Question

Derive an expression for the energy stored in a capacitor. Show that whenever two conductors share charges by bringing them into electrical contact there is loss of energy.

Answer 1

Hint: The above problem can be solved by using the concept of the charging and discharging of the capacitor. The capacitor stores the electrical energy in the electric field. The energy stored depends on the capacitance and potential difference across the plates of the capacitors.

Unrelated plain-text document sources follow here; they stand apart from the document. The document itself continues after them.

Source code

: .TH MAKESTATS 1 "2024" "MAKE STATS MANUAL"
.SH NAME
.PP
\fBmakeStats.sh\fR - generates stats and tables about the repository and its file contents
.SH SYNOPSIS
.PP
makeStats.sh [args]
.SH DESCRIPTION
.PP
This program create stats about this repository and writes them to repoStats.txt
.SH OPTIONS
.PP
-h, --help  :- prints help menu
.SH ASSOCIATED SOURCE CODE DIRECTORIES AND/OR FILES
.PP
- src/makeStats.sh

Complete step by step answer:
Let us consider the positively charged plate of the capacitor has the charge +q and negatively charged plate has charge-q. The potential difference across the plates is V and the capacitance of the capacitor is C.
The potential difference of the capacitor is given by the ratio of magnitude of the charge on one plate to capacitance of the capacitor. The formula for potential difference is given as,
$V = \dfrac{q}{C}$
Let us consider that in the charging of the capacitor the small charge dq moves between the plates due to potential difference. The work done to move this small charge is stored as the energy of the capacitor.
The work required to move the small charge is given as,
$dW = V \cdot dq......\left( 1 \right)$
Substitute $\dfrac{q}{C}$for V in the expression (1) to find the work.
$dW = \left( {\dfrac{q}{C}} \right)dq$
$\Rightarrow dW = \dfrac{1}{C}\left( {q \cdot dq} \right)$
Integrate the above expression to find energy stored in the capacitor.
$U = \dfrac{1}{C}\int\limits_0^q {q \cdot dq} $
$\Rightarrow U = \dfrac{1}{C}\left( {\dfrac{{{q^2}}}{2}} \right)_0^q$
$\Rightarrow U = \dfrac{1}{C}\left( {\dfrac{{{q^2}}}{2} - 0} \right)$
$\Rightarrow U = \dfrac{{{q^2}}}{{2C}}......\left( 2 \right)$
Substitute $\dfrac{q}{V}$ for C in the expression (2) to find the energy stored in terms of charge and potential difference of the capacitor.
$U = \dfrac{{{q^2}}}{{2\left( {\dfrac{q}{V}} \right)}}$
$\Rightarrow U = \dfrac{{{q^2}V}}{{2q}}$
$\Rightarrow U = \dfrac{1}{2}qV$
The above expression shows that the energy stored in the capacitor depends on the charge and potential difference of the capacitor.
Whenever the charge is shared by one conductor to another conductor then potential difference is also shared to another conductor. The charge and potential difference is reduced due to sharing with other conductors and loss of energy of the first conductor occurs.
Thus, the expression for energy stored in a capacitor is given as $\dfrac{1}{2}qV$ and loss of energy of conductor occurs due to the sharing of the charge.

Note: The capacitance of the capacitor depends on the area of the plates, distance between the plates and dielectric constant of the medium between the plates of the capacitors. If the capacitance of the capacitor is high then it can store a high amount of the electrical energy.